“It’s late,” he said without preamble. “You should go home. Take a break for the night.”
She scrubbed a hand over her face. “I can’t stop now. I think I’m on to something.”
That got his attention.
“Álvarez has been chasing the same piece for close to a decade,” she went on. “It’s not the hobby of a man with money to burn. It’s an obsession.”
Rhys crossed the room and crouched beside her, balanced easily on the balls of his feet. He didn’t touch her but was close enough she felt his warmth.
“Show me.”
She turned the laptop toward him and pulled up a high-resolution image of an early Renaissance oil panel.
He studied it in silence. “Le Virtù e la Caduta,” he said finally.
“You know it?” she asked, unable to keep the awe from her voice.
“Yes. Lorenzo Bellandi. Florentine. A minor master, controversial in his time.” He paused, a shadow crossing his face before he went on. “When I was living in London a few years back, it sold at auction for several million pounds.”
“Purchased by Álvarez,” she concluded. “And ever since, he’s been chasing the fourth panel.”
He glanced at her, frowning. “That’s a triptych. They only have three.”
“Usually.” She pulled up another file, this one a sketch rather than a photo. “Private correspondence surfaced, letters between Bellandi and the baron who commissioned it. The fourth panel was never catalogued, deemed too indecent to survive the ecclesiastical scrutiny of the time.”
She arranged the images side by side. “Faith. Purity. Obedience.”
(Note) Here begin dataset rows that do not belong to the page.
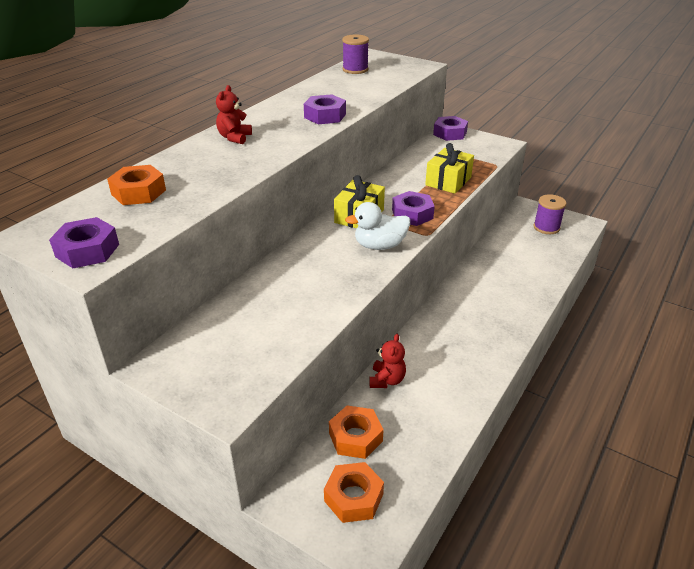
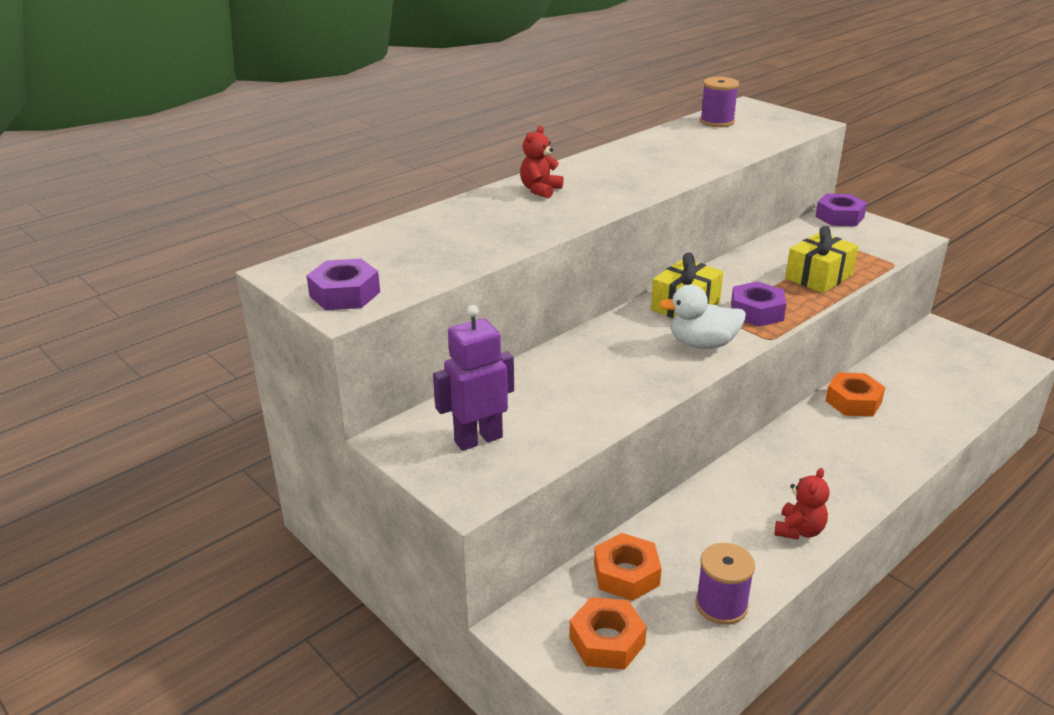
camera: 15 degrees right, 5 degrees down
(138, 192) = (414, 239): orange nut -> orange nut (853, 401)
(224, 354) = (478, 439): none -> purple robot
(325, 116) = (660, 175): purple nut -> none
(387, 380) = (683, 516): red teddy bear -> red teddy bear (799, 530)
(546, 227) = (962, 360): purple spool -> purple spool (721, 605)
“And the fourth?” Rhys asked, eyes flashing with interest.
“It’s calledTentazione.”
“Temptation,” Rhys translated. “An incomplete set would drive a man like Álvarez mad. Like missing the final piece of a five-thousand-piece jigsaw puzzle.”
Her voice dropped. “I’m not a professional profiler, but from what I’ve read about Álvarez, he enjoys collecting—the hunt, the negotiation, the acquisition—almost as much as the possession. If we could find the fourth panel, we could draw him out.”
Rhys’s mouth lifted at the corner. “Then let’s make it happen.”
“How? We don’t know where it is, if it even exists.”
“No, but we know someone who might.”
Realization sparked. “Cari.”
“She lived abroad and moved in European art circles for years. She can make discreet inquiries.”
Their eyes held—too long, too charged.
For a fraction of a second, his hand lifted, as if he might reach for her. Then the shadow returned, and he stopped himself. He rose smoothly, the space he put between them deliberate.
“I’ll make the call,” he said, tone back to business. “Get some rest.”
Gaby watched him go. Hope stirred. At last, a potential crack in the wall of secrecy Álvarez had spent a lifetime constructing. But confusion followed close behind. The look in Rhys’s eyes, that almost-touch. None of it fit with the careful distance he fought to maintain.
She didn’t have the energy to unravel what that meant. Not tonight. Besides, if he was still dead set against forgiving her, still hiding behind those shadows, what could she do but let him?
***
Cari walked into her gallery at 9 a.m. Her phone rang at 9:01. Her heels clicked across the marble floor, echoing through the lofty space as she rushed to answer it.